> WHAT THE TASK REQUIRES
What lines in the data hold the string "Racing"? Show them.

> THE RECORDS

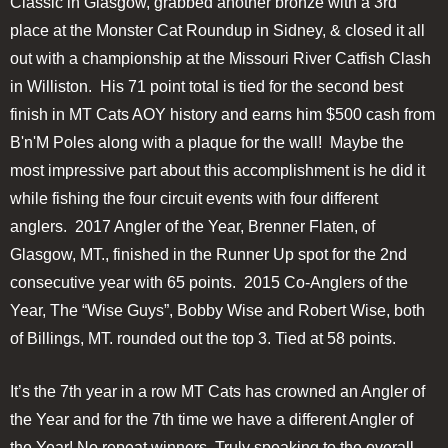
Classic in Glasgow, grabbed another bronze with a 3rd
place at the Monster Cat Roundup in Sidney, & closed it all
out with a championship at the Missouri River Catfish Clash
in Williston. His 71 point total is tied for the second best
finish in MT Cats AOY history and earns him $500 cash from
B'n'M Poles along with a plaque for the wall! Maybe the
most impressive part about this accomplishment is he did it
while fishing the four circuit events with four different
anglers. 2017 Angler of the Year, Brenner Flaten, of
Glasgow, MT., finished in the Runner Up spot for the 2nd
consecutive year with 65 points. 2015 Co-Anglers of the
Year, The “Wise Guys”, Bobby Wise and Robert Wise, both
of Billings, MT. rounded out the top 3. Tied at 58 points.
It’s the 7th year in a row MT Cats has crowned an Angler of
the Year and for the 7th time we have a different Angler of
the Year! No repeat winners. Truly speaking to the overall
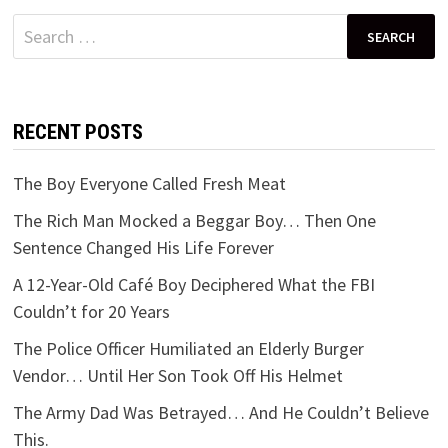
Search
for:
RECENT POSTS
The Boy Everyone Called Fresh Meat
The Rich Man Mocked a Beggar Boy… Then One
Sentence Changed His Life Forever
A 12-Year-Old Café Boy Deciphered What the FBI
Couldn’t for 20 Years
The Police Officer Humiliated an Elderly Burger
Vendor… Until Her Son Took Off His Helmet
The Army Dad Was Betrayed… And He Couldn’t Believe
This.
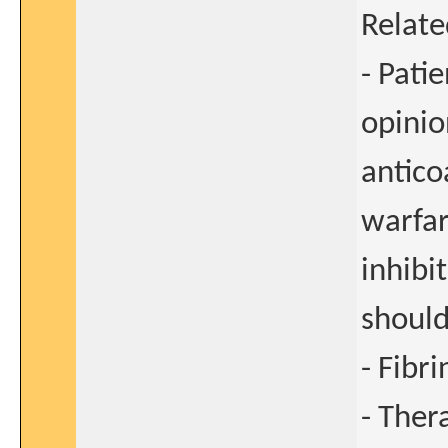
Relate
- Pati
opinio
antic
warfar
inhibi
should
- Fibri
- Ther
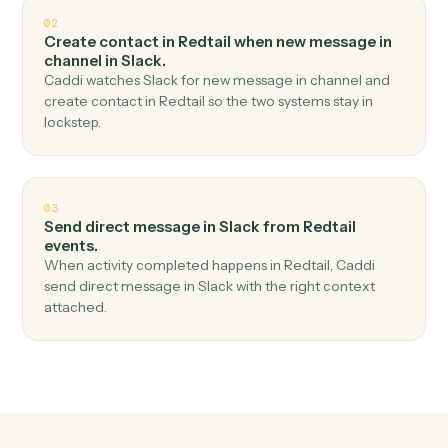
Top 3 Use Cases
Practical ways to use
Redtail
an
Slack
together
01
Send channel message in Slack when new
contact in Redtail.
Caddi watches Redtail for new contact and send
channel message in Slack — no copy-paste, no missed
records.
02
Create contact in Redtail when new message in
channel in Slack.
Caddi watches Slack for new message in channel and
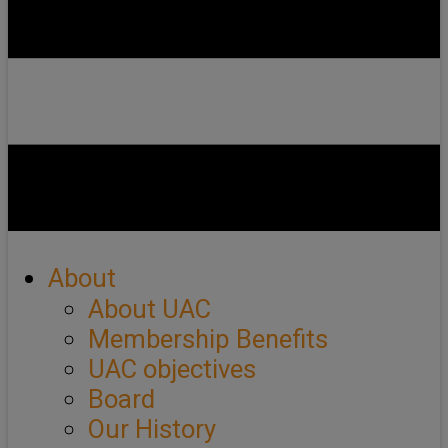
About
About UAC
Membership Benefits
UAC objectives
Board
Our History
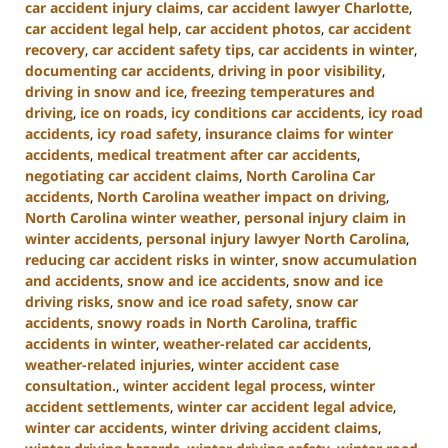
car accident injury claims
,
car accident lawyer Charlotte
,
car accident legal help
,
car accident photos
,
car accident
recovery
,
car accident safety tips
,
car accidents in winter
,
documenting car accidents
,
driving in poor visibility
,
driving in snow and ice
,
freezing temperatures and
driving
,
ice on roads
,
icy conditions car accidents
,
icy road
accidents
,
icy road safety
,
insurance claims for winter
accidents
,
medical treatment after car accidents
,
negotiating car accident claims
,
North Carolina Car
accidents
,
North Carolina weather impact on driving
,
North Carolina winter weather
,
personal injury claim in
winter accidents
,
personal injury lawyer North Carolina
,
reducing car accident risks in winter
,
snow accumulation
and accidents
,
snow and ice accidents
,
snow and ice
driving risks
,
snow and ice road safety
,
snow car
accidents
,
snowy roads in North Carolina
,
traffic
accidents in winter
,
weather-related car accidents
,
weather-related injuries
,
winter accident case
consultation.
,
winter accident legal process
,
winter
accident settlements
,
winter car accident legal advice
,
winter car accidents
,
winter driving accident claims
,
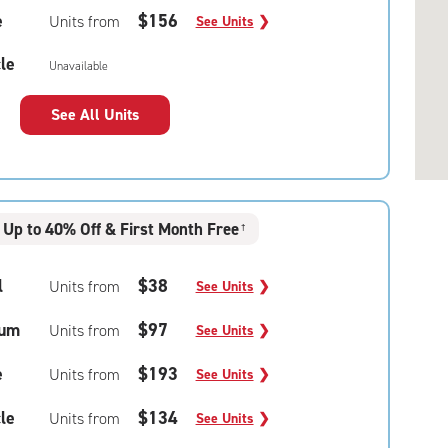
e
$156
Units from
See Units
❯
le
Unavailable
See All Units
Up to 40% Off & First Month Free
†
l
$38
Units from
See Units
❯
um
$97
Units from
See Units
❯
e
$193
Units from
See Units
❯
le
$134
Units from
See Units
❯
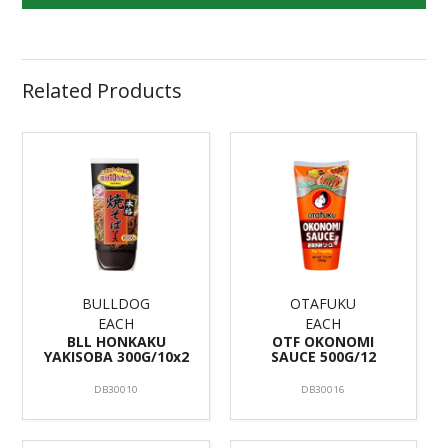
Related Products
BULLDOG
OTAFUKU
EACH
EACH
BLL HONKAKU
OTF OKONOMI
YAKISOBA 300G/10x2
SAUCE 500G/12
DB30010
DB30016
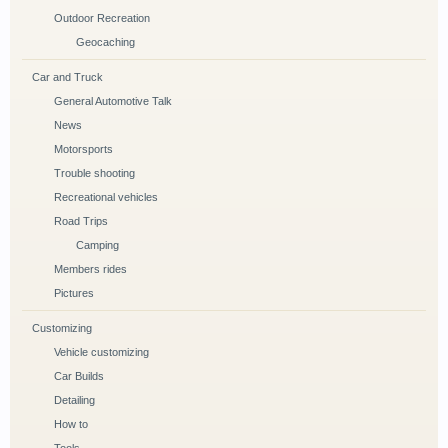
Outdoor Recreation
Geocaching
Car and Truck
General Automotive Talk
News
Motorsports
Trouble shooting
Recreational vehicles
Road Trips
Camping
Members rides
Pictures
Customizing
Vehicle customizing
Car Builds
Detailing
How to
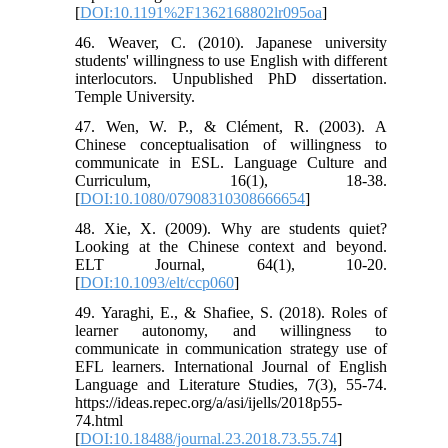
[
DOI:10.1191%2F1362168802lr095oa
]
46. Weaver, C. (2010). Japanese university
students' willingness to use English with different
interlocutors. Unpublished PhD dissertation.
Temple University.
47. Wen, W. P., & Clément, R. (2003). A
Chinese conceptualisation of willingness to
communicate in ESL. Language Culture and
Curriculum, 16(1), 18-38.
[
DOI:10.1080/07908310308666654
]
48. Xie, X. (2009). Why are students quiet?
Looking at the Chinese context and beyond.
ELT Journal, 64(1), 10-20.
[
DOI:10.1093/elt/ccp060
]
49. Yaraghi, E., & Shafiee, S. (2018). Roles of
learner autonomy, and willingness to
communicate in communication strategy use of
EFL learners. International Journal of English
Language and Literature Studies, 7(3), 55-74.
https://ideas.repec.org/a/asi/ijells/2018p55-
74.html
[
DOI:10.18488/journal.23.2018.73.55.74
]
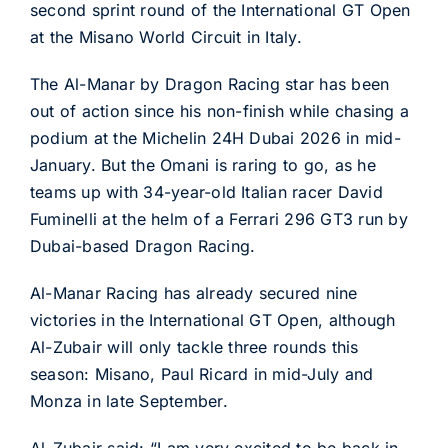
second sprint round of the International GT Open
at the Misano World Circuit in Italy.
The Al-Manar by Dragon Racing star has been
out of action since his non-finish while chasing a
podium at the Michelin 24H Dubai 2026 in mid-
January. But the Omani is raring to go, as he
teams up with 34-year-old Italian racer David
Fuminelli at the helm of a Ferrari 296 GT3 run by
Dubai-based Dragon Racing.
Al-Manar Racing has already secured nine
victories in the International GT Open, although
Al-Zubair will only tackle three rounds this
season: Misano, Paul Ricard in mid-July and
Monza in late September.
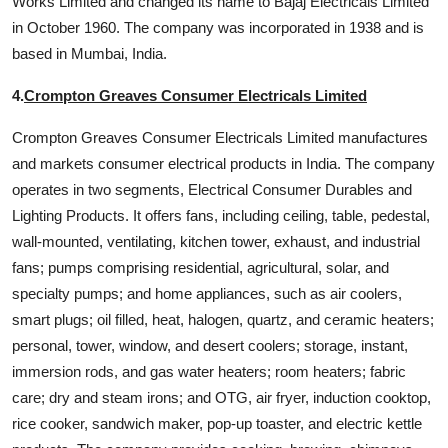
Works Limited and changed its name to Bajaj Electricals Limited
in October 1960. The company was incorporated in 1938 and is
based in Mumbai, India.
4.
Crompton Greaves Consumer Electricals Limited
Crompton Greaves Consumer Electricals Limited manufactures
and markets consumer electrical products in India. The company
operates in two segments, Electrical Consumer Durables and
Lighting Products. It offers fans, including ceiling, table, pedestal,
wall-mounted, ventilating, kitchen tower, exhaust, and industrial
fans; pumps comprising residential, agricultural, solar, and
specialty pumps; and home appliances, such as air coolers,
smart plugs; oil filled, heat, halogen, quartz, and ceramic heaters;
personal, tower, window, and desert coolers; storage, instant,
immersion rods, and gas water heaters; room heaters; fabric
care; dry and steam irons; and OTG, air fryer, induction cooktop,
rice cooker, sandwich maker, pop-up toaster, and electric kettle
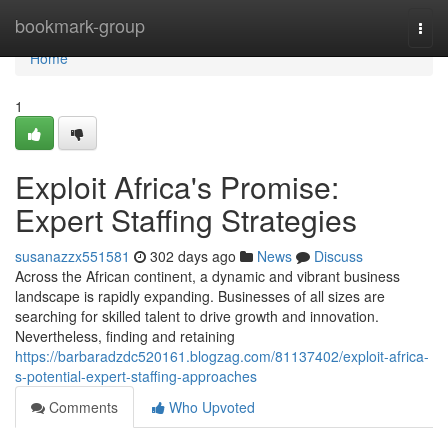
Home
bookmark-group
Togg
navi
Home
1
Exploit Africa's Promise:
Expert Staffing Strategies
susanazzx551581
302 days ago
News
Discuss
Across the African continent, a dynamic and vibrant business
landscape is rapidly expanding. Businesses of all sizes are
searching for skilled talent to drive growth and innovation.
Nevertheless, finding and retaining
https://barbaradzdc520161.blogzag.com/81137402/exploit-africa-
s-potential-expert-staffing-approaches
Comments
Who Upvoted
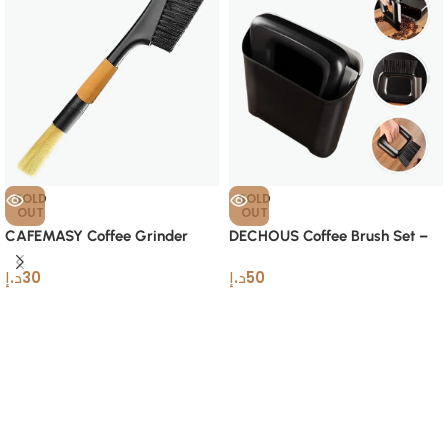
SOLD
SOLD
OUT
OUT
CAFEMASY Coffee Grinder
DECHOUS Coffee Brush Set –
Cleaning Brush – Dual-Head
Compact Barista Cleaning Tool
د.إ
30
د.إ
50
Tool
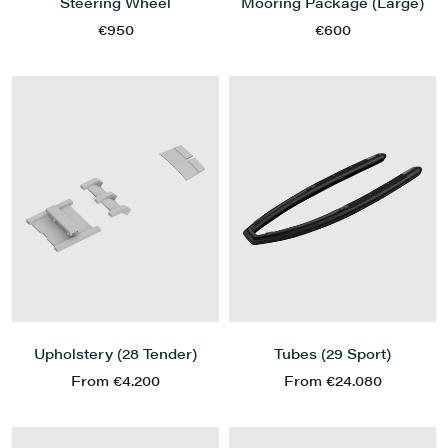
Mooring Package (Large)
Steering Wheel
€600
€950
Upholstery (28 Tender)
Tubes (29 Sport)
From €4.200
From €24.080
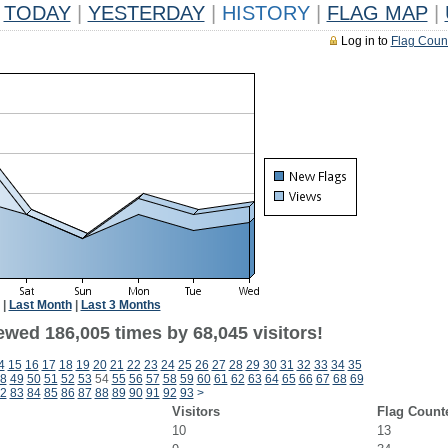
TODAY
|
YESTERDAY
|
HISTORY
|
FLAG MAP
|
Log in to
Flag Coun
|
Last Month
|
Last 3 Months
ewed 186,005 times by 68,045 visitors!
4
15
16
17
18
19
20
21
22
23
24
25
26
27
28
29
30
31
32
33
34
35
8
49
50
51
52
53
54
55
56
57
58
59
60
61
62
63
64
65
66
67
68
69
2
83
84
85
86
87
88
89
90
91
92
93
>
Visitors
Flag Count
10
13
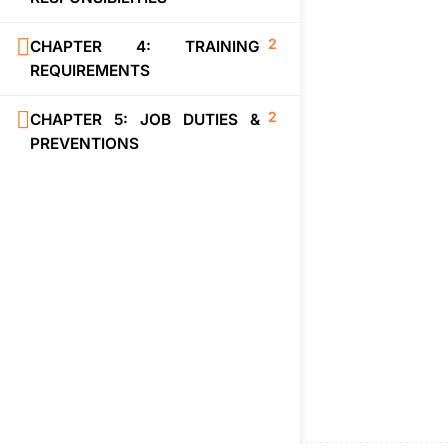
2
CHAPTER 4: TRAINING
REQUIREMENTS
2
CHAPTER 5: JOB DUTIES &
PREVENTIONS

> SOLUTION TO THE EXERCISE
The Al-Manar by Dragon Racing star has been
Dubai-based Dragon Racing.
Al-Manar Racing has already secured nine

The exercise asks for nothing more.